§ Stored data:

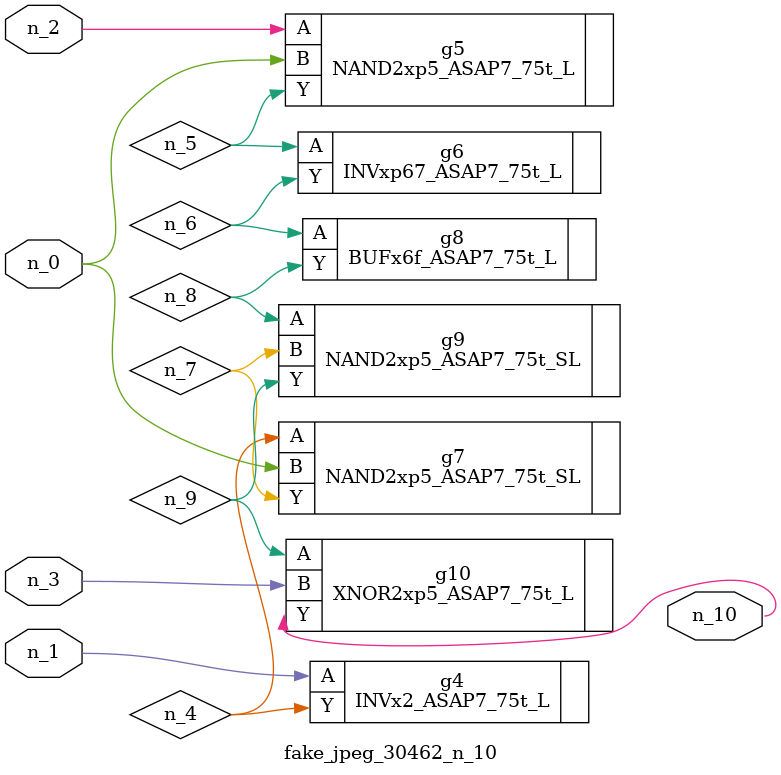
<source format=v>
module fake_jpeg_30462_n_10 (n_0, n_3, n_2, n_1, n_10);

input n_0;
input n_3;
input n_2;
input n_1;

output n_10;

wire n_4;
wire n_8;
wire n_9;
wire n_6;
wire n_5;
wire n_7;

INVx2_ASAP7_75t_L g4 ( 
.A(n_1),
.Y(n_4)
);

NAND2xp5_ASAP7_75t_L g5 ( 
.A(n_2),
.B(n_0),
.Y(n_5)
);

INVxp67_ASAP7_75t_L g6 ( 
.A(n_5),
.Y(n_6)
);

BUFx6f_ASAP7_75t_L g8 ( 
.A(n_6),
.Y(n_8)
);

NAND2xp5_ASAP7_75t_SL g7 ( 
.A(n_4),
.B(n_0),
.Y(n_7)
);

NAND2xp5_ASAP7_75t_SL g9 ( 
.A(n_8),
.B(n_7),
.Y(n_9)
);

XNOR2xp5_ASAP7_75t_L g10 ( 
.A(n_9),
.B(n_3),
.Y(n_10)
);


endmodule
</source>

==

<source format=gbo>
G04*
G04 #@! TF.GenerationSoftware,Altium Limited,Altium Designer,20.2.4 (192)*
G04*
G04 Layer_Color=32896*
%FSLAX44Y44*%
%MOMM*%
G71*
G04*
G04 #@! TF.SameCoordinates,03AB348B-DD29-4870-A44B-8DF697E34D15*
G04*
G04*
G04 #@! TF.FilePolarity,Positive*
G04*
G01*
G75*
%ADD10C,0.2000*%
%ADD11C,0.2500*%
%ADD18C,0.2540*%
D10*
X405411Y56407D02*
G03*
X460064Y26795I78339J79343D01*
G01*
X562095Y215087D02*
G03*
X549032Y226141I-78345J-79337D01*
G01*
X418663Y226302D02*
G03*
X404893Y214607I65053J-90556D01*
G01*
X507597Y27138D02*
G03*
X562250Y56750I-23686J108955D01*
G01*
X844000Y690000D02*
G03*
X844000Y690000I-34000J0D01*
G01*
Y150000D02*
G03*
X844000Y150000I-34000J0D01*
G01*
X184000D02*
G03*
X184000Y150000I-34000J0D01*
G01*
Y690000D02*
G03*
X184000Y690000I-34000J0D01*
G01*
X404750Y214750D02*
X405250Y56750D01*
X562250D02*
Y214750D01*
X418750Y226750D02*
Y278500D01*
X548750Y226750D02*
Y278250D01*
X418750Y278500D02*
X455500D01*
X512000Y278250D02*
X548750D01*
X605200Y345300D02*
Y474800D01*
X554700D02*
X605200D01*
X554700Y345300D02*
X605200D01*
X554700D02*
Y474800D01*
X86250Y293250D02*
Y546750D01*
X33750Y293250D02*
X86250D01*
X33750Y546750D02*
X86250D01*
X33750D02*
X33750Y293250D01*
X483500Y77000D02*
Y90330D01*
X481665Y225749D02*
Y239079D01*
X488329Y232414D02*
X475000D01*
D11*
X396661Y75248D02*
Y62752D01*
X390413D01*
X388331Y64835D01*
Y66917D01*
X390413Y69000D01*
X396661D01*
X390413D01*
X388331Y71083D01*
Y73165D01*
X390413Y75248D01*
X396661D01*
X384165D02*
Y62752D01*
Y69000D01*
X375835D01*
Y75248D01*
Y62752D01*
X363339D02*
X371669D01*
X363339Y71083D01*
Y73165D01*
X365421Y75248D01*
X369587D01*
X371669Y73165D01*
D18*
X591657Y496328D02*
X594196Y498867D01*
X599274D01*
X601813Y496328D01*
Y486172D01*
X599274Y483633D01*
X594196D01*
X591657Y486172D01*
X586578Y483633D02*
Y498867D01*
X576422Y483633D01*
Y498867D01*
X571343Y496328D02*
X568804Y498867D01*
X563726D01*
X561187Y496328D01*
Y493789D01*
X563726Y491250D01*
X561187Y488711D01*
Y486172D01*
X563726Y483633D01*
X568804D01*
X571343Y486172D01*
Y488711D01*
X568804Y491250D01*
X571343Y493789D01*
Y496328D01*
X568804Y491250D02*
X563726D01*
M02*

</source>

§ Directive: State, as a bare number, how many lines of the listing hold the word "wire".

§ Completed exercise: 6